[Design files in text formats]
((
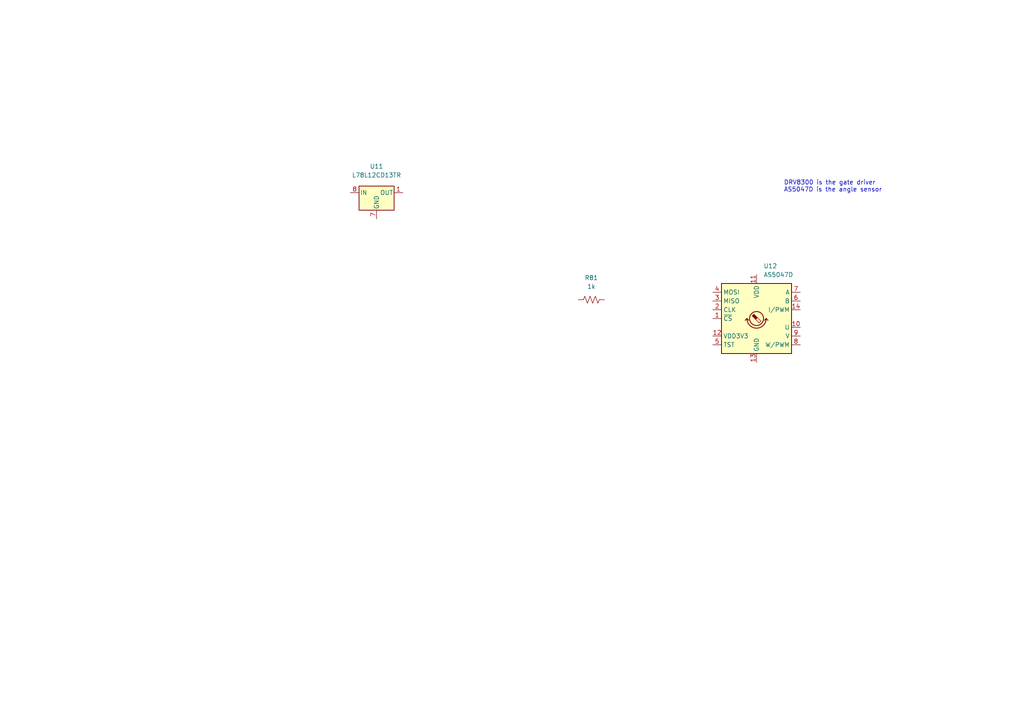
<source format=kicad_sch>
(kicad_sch (version 20211123) (generator eeschema)

  (uuid e5817d89-fa8a-4dbe-be96-97221ceb2963)

  (paper "A4")

  


  (text "DRV8300 is the gate driver\nAS5047D is the angle sensor\n"
    (at 227.33 55.88 0)
    (effects (font (size 1.27 1.27)) (justify left bottom))
    (uuid e2959641-5a8f-41ec-9fd2-aa73cca4fcd6)
  )

  (symbol (lib_id "Sensor_Magnetic:AS5047D") (at 219.4281 92.3867 0) (unit 1)
    (in_bom yes) (on_board yes) (fields_autoplaced)
    (uuid 370b4277-59c7-4608-87d8-78fb79b906fc)
    (property "Reference" "U12" (id 0) (at 221.4475 77.1467 0)
      (effects (font (size 1.27 1.27)) (justify left))
    )
    (property "Value" "AS5047D" (id 1) (at 221.4475 79.6867 0)
      (effects (font (size 1.27 1.27)) (justify left))
    )
    (property "Footprint" "Package_SO:TSSOP-14_4.4x5mm_P0.65mm" (id 2) (at 219.4281 107.6267 0)
      (effects (font (size 1.27 1.27)) hide)
    )
    (property "Datasheet" "https://ams.com/documents/20143/36005/AS5047D_DS000394_2-00.pdf" (id 3) (at 200.3781 106.3567 0)
      (effects (font (size 1.27 1.27)) hide)
    )
    (pin "1" (uuid 579904ef-1303-4f33-bf9d-b574d9aefdcd))
    (pin "10" (uuid 90a542d0-12a5-4309-bf8f-a39a3672954f))
    (pin "11" (uuid bef7fc87-ffcb-48df-a14f-2cda22e5efa5))
    (pin "12" (uuid da6e79cf-3dcd-429a-a43b-a407f6ca9c3c))
    (pin "13" (uuid cf485631-4cb6-4069-909a-168148e6400b))
    (pin "14" (uuid 8a8adff8-bc08-49fc-81fd-5015d4506f29))
    (pin "2" (uuid b6670854-1cac-4f6f-944a-e4533c7deba8))
    (pin "3" (uuid e670fcf6-bfa2-4fe2-98cb-c19a8905a87b))
    (pin "4" (uuid 61ffd6d1-3919-4279-b38f-416876b02443))
    (pin "5" (uuid e1e0d495-4474-41a8-a312-0ac35edff1fb))
    (pin "6" (uuid 00346f51-8c01-49a4-8ac9-bdf0e48821ea))
    (pin "7" (uuid e1ef5c7a-ab56-4a7e-b314-f1abfce52aa7))
    (pin "8" (uuid 6f0123e8-dd5c-4246-8451-c5c6353db110))
    (pin "9" (uuid ff907a89-32e2-40a9-922a-72aa7c7736b7))
  )

  (symbol (lib_id "Device:R_US") (at 171.5182 86.9308 270) (unit 1)
    (in_bom yes) (on_board yes) (fields_autoplaced)
    (uuid b784bb94-b6fc-46ce-b442-79115a9f6740)
    (property "Reference" "R81" (id 0) (at 171.5182 80.5808 90))
    (property "Value" "1k" (id 1) (at 171.5182 83.1208 90))
    (property "Footprint" "Resistor_SMD:R_0805_2012Metric_Pad1.20x1.40mm_HandSolder" (id 2) (at 171.2642 87.9468 90)
      (effects (font (size 1.27 1.27)) hide)
    )
    (property "Datasheet" "~" (id 3) (at 171.5182 86.9308 0)
      (effects (font (size 1.27 1.27)) hide)
    )
    (property "part_number" "RC0805JR-131KL" (id 4) (at 171.5182 86.9308 90)
      (effects (font (size 1.27 1.27)) hide)
    )
    (pin "1" (uuid 8202804b-16fa-4a76-af20-58683e578bcb))
    (pin "2" (uuid 0a1c1a59-9f08-4e2c-b207-a7373b9fb986))
  )

  (symbol (lib_id "Regulator_Linear:L78L12_SO8") (at 109.22 55.88 0) (unit 1)
    (in_bom yes) (on_board yes)
    (uuid f9de88b5-a282-4d37-8a8e-36d611e53dcd)
    (property "Reference" "U11" (id 0) (at 109.22 48.26 0))
    (property "Value" "L78L12CD13TR" (id 1) (at 109.22 50.8 0))
    (property "Footprint" "Package_SO:SOIC-8_3.9x4.9mm_P1.27mm" (id 2) (at 111.76 50.8 0)
      (effects (font (size 1.27 1.27) italic) hide)
    )
    (property "Datasheet" "http://www.st.com/content/ccc/resource/technical/document/datasheet/15/55/e5/aa/23/5b/43/fd/CD00000446.pdf/files/CD00000446.pdf/jcr:content/translations/en.CD00000446.pdf" (id 3) (at 114.3 55.88 0)
      (effects (font (size 1.27 1.27)) hide)
    )
    (pin "1" (uuid c3c0a56e-b709-4e75-ab78-3ade08f68b1e))
    (pin "2" (uuid 2f9fa87a-00f0-4303-aaf8-0eb6689e1794))
    (pin "3" (uuid dc43feab-1f05-477a-ac79-1c22d13cf230))
    (pin "4" (uuid ec52a9ee-5d98-4d55-8770-2c16c4bd6051))
    (pin "5" (uuid cb822a96-83ff-45b9-8471-d3b7adb66645))
    (pin "6" (uuid b609c8c7-c128-446e-8846-3b5ec01c5f7a))
    (pin "7" (uuid c00ebb61-22b9-4c19-bc6f-56240cb37aca))
    (pin "8" (uuid 73f34afa-eb21-4038-8544-1648df624ba9))
  )
)

</source>
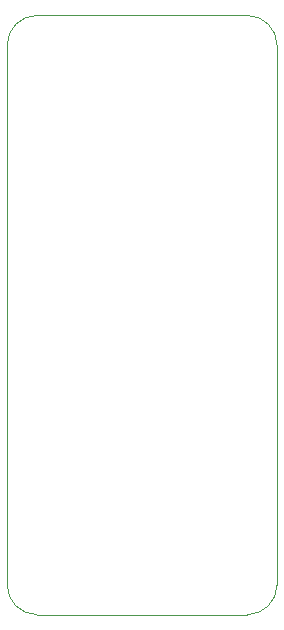
<source format=gbr>
%TF.GenerationSoftware,KiCad,Pcbnew,5.99.0-unknown-fc7f1d1d86~106~ubuntu20.04.1*%
%TF.CreationDate,2021-01-14T14:57:38+11:00*%
%TF.ProjectId,dac-featherwing,6461632d-6665-4617-9468-657277696e67,rev?*%
%TF.SameCoordinates,Original*%
%TF.FileFunction,Profile,NP*%
%FSLAX46Y46*%
G04 Gerber Fmt 4.6, Leading zero omitted, Abs format (unit mm)*
G04 Created by KiCad (PCBNEW 5.99.0-unknown-fc7f1d1d86~106~ubuntu20.04.1) date 2021-01-14 14:57:38*
%MOMM*%
%LPD*%
G01*
G04 APERTURE LIST*
%TA.AperFunction,Profile*%
%ADD10C,0.050000*%
%TD*%
G04 APERTURE END LIST*
D10*
X177800000Y-75184000D02*
X177800000Y-120849992D01*
X157480000Y-72644000D02*
X175260000Y-72644000D01*
X154940000Y-120849992D02*
X154940000Y-75184000D01*
X157480000Y-123389992D02*
G75*
G02*
X154940000Y-120849992I0J2540000D01*
G01*
X175260000Y-72644000D02*
G75*
G02*
X177800000Y-75184000I0J-2540000D01*
G01*
X177800000Y-120849992D02*
G75*
G02*
X175260000Y-123389992I-2540000J0D01*
G01*
X175260000Y-123389992D02*
X157480000Y-123389992D01*
X154940000Y-75184000D02*
G75*
G02*
X157480000Y-72644000I2540000J0D01*
G01*
M02*

</source>
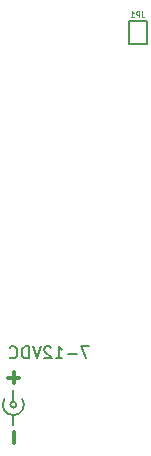
<source format=gbo>
G04 (created by PCBNEW (2013-07-24 BZR 4024)-stable) date Tue 30 Jun 2015 02:25:36 PM NZST*
%MOIN*%
G04 Gerber Fmt 3.4, Leading zero omitted, Abs format*
%FSLAX34Y34*%
G01*
G70*
G90*
G04 APERTURE LIST*
%ADD10C,0.00590551*%
%ADD11C,0.008*%
%ADD12C,0.011811*%
%ADD13C,0.005*%
%ADD14C,0.0045*%
G04 APERTURE END LIST*
G54D10*
G54D11*
X13433Y-26161D02*
X13166Y-26161D01*
X13338Y-26561D01*
X13014Y-26409D02*
X12709Y-26409D01*
X12309Y-26561D02*
X12538Y-26561D01*
X12423Y-26561D02*
X12423Y-26161D01*
X12461Y-26219D01*
X12499Y-26257D01*
X12538Y-26276D01*
X12157Y-26200D02*
X12138Y-26180D01*
X12099Y-26161D01*
X12004Y-26161D01*
X11966Y-26180D01*
X11947Y-26200D01*
X11928Y-26238D01*
X11928Y-26276D01*
X11947Y-26333D01*
X12176Y-26561D01*
X11928Y-26561D01*
X11814Y-26161D02*
X11680Y-26561D01*
X11547Y-26161D01*
X11414Y-26561D02*
X11414Y-26161D01*
X11319Y-26161D01*
X11261Y-26180D01*
X11223Y-26219D01*
X11204Y-26257D01*
X11185Y-26333D01*
X11185Y-26390D01*
X11204Y-26466D01*
X11223Y-26504D01*
X11261Y-26542D01*
X11319Y-26561D01*
X11414Y-26561D01*
X10785Y-26523D02*
X10804Y-26542D01*
X10861Y-26561D01*
X10900Y-26561D01*
X10957Y-26542D01*
X10995Y-26504D01*
X11014Y-26466D01*
X11033Y-26390D01*
X11033Y-26333D01*
X11014Y-26257D01*
X10995Y-26219D01*
X10957Y-26180D01*
X10900Y-26161D01*
X10861Y-26161D01*
X10804Y-26180D01*
X10785Y-26200D01*
G54D12*
X10911Y-29009D02*
X10911Y-29390D01*
X10911Y-27009D02*
X10911Y-27390D01*
X11102Y-27200D02*
X10721Y-27200D01*
G54D13*
X14742Y-15314D02*
X14742Y-16091D01*
X14742Y-16091D02*
X15343Y-16091D01*
X15343Y-16091D02*
X15343Y-15314D01*
X15343Y-15314D02*
X14742Y-15314D01*
G54D10*
X10900Y-28454D02*
X10900Y-28788D01*
X10900Y-28001D02*
X10900Y-27607D01*
X10998Y-28100D02*
G75*
G03X10998Y-28100I-98J0D01*
G74*
G01*
X11199Y-27910D02*
G75*
G02X10604Y-27903I-299J-189D01*
G74*
G01*
G54D14*
X15180Y-14991D02*
X15180Y-15134D01*
X15188Y-15163D01*
X15205Y-15182D01*
X15231Y-15191D01*
X15248Y-15191D01*
X15094Y-15191D02*
X15094Y-14991D01*
X15025Y-14991D01*
X15008Y-15001D01*
X15000Y-15011D01*
X14991Y-15030D01*
X14991Y-15058D01*
X15000Y-15077D01*
X15008Y-15087D01*
X15025Y-15096D01*
X15094Y-15096D01*
X14820Y-15191D02*
X14922Y-15191D01*
X14871Y-15191D02*
X14871Y-14991D01*
X14888Y-15020D01*
X14905Y-15039D01*
X14922Y-15049D01*
M02*

</source>
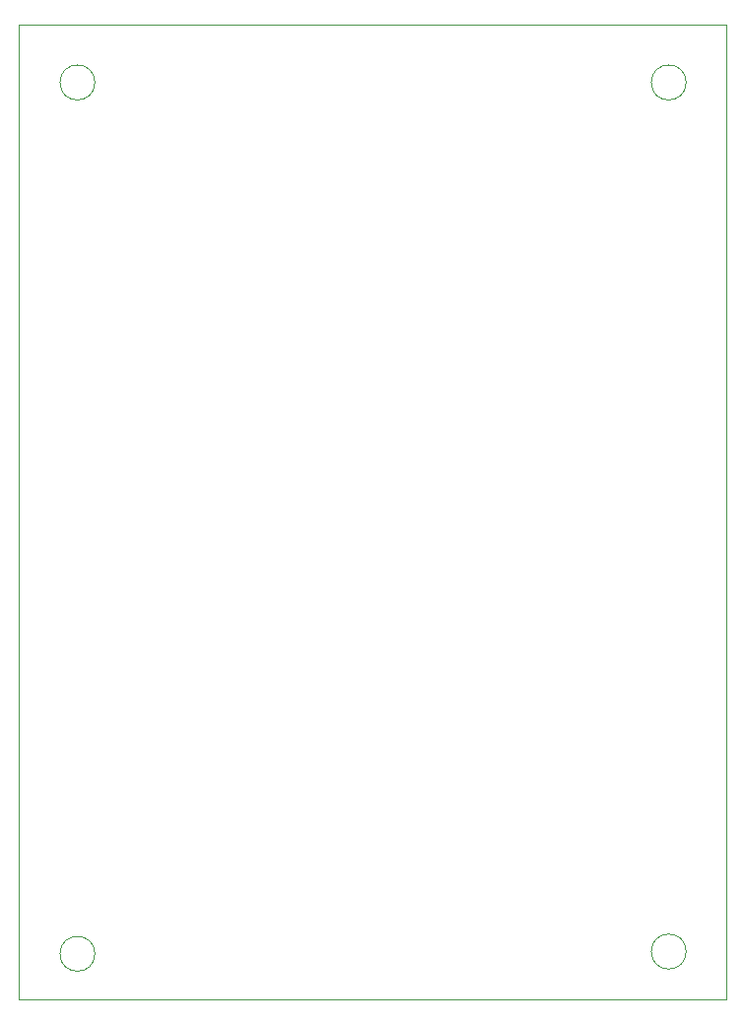
<source format=gbr>
%TF.GenerationSoftware,KiCad,Pcbnew,(7.0.0)*%
%TF.CreationDate,2023-03-15T19:38:10+01:00*%
%TF.ProjectId,QuinLED-ESP32-Breakout,5175696e-4c45-4442-9d45-535033322d42,rev?*%
%TF.SameCoordinates,Original*%
%TF.FileFunction,Profile,NP*%
%FSLAX46Y46*%
G04 Gerber Fmt 4.6, Leading zero omitted, Abs format (unit mm)*
G04 Created by KiCad (PCBNEW (7.0.0)) date 2023-03-15 19:38:10*
%MOMM*%
%LPD*%
G01*
G04 APERTURE LIST*
%TA.AperFunction,Profile*%
%ADD10C,0.100000*%
%TD*%
G04 APERTURE END LIST*
D10*
X123420000Y-106680000D02*
G75*
G03*
X123420000Y-106680000I-1500000J0D01*
G01*
X66040000Y-101714921D02*
X126835703Y-101714921D01*
X126835703Y-101714921D02*
X126835703Y-185420000D01*
X126835703Y-185420000D02*
X66040000Y-185420000D01*
X66040000Y-185420000D02*
X66040000Y-101714921D01*
X123420000Y-181340141D02*
G75*
G03*
X123420000Y-181340141I-1500000J0D01*
G01*
X72620000Y-181535176D02*
G75*
G03*
X72620000Y-181535176I-1500000J0D01*
G01*
X72620000Y-106680000D02*
G75*
G03*
X72620000Y-106680000I-1500000J0D01*
G01*
M02*

</source>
))
**INSTRUCTIONS TO FOLLOW:**
Establish how many lines of the records contain the string "ProjectId" and state that number without elaboration.

**WRITTEN RESPONSE:**
2